Source:
## Start
Rey CarrRey Carr
By Rey Carr
As a cyclist I am acutely aware of the tension that exists between auto drivers and cyclists; and as an occasional auto driver I am very sensitive to the transgressions of other cyclists. Sometimes, unfortunately, the proximity of cyclists and drivers can result in serious injuries. Most of the disputes that arise between the two groups typically result in name-calling, finger pointing (and not necessarily the index finger), or angry letters to the editor. On occasion, however, such confrontations can lead to violent acts.
Several weeks ago, I rode by a helmeted cyclist shaking his finger over the car roof at a driver who was shaking his finger back. Something about that scene sparked my helper reflex and I stopped my bike and walked back to see what was going on. When I reached the cyclist I asked him if he was okay and uninjured. He was. Just then I noticed that the car driver had pulled into a parking space and was walking towards us. When the driver was close enough I asked him if he was okay and uninjured. He was. They both then proceeded to start talking very angrily to each other about what had happened.
## End
Data shown:
## Start
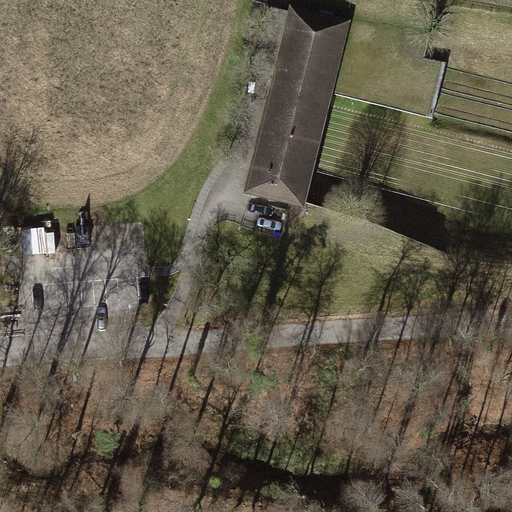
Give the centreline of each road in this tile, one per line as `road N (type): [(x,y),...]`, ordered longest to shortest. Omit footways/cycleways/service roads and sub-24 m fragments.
## End
Exercise description:
Copy the essay on cyclists and drivers from the start of the page, word for word and in full.

Output of the exercise:
Rey CarrRey Carr
By Rey Carr
As a cyclist I am acutely aware of the tension that exists between auto drivers and cyclists; and as an occasional auto driver I am very sensitive to the transgressions of other cyclists. Sometimes, unfortunately, the proximity of cyclists and drivers can result in serious injuries. Most of the disputes that arise between the two groups typically result in name-calling, finger pointing (and not necessarily the index finger), or angry letters to the editor. On occasion, however, such confrontations can lead to violent acts.
Several weeks ago, I rode by a helmeted cyclist shaking his finger over the car roof at a driver who was shaking his finger back. Something about that scene sparked my helper reflex and I stopped my bike and walked back to see what was going on. When I reached the cyclist I asked him if he was okay and uninjured. He was. Just then I noticed that the car driver had pulled into a parking space and was walking towards us. When the driver was close enough I asked him if he was okay and uninjured. He was. They both then proceeded to start talking very angrily to each other about what had happened.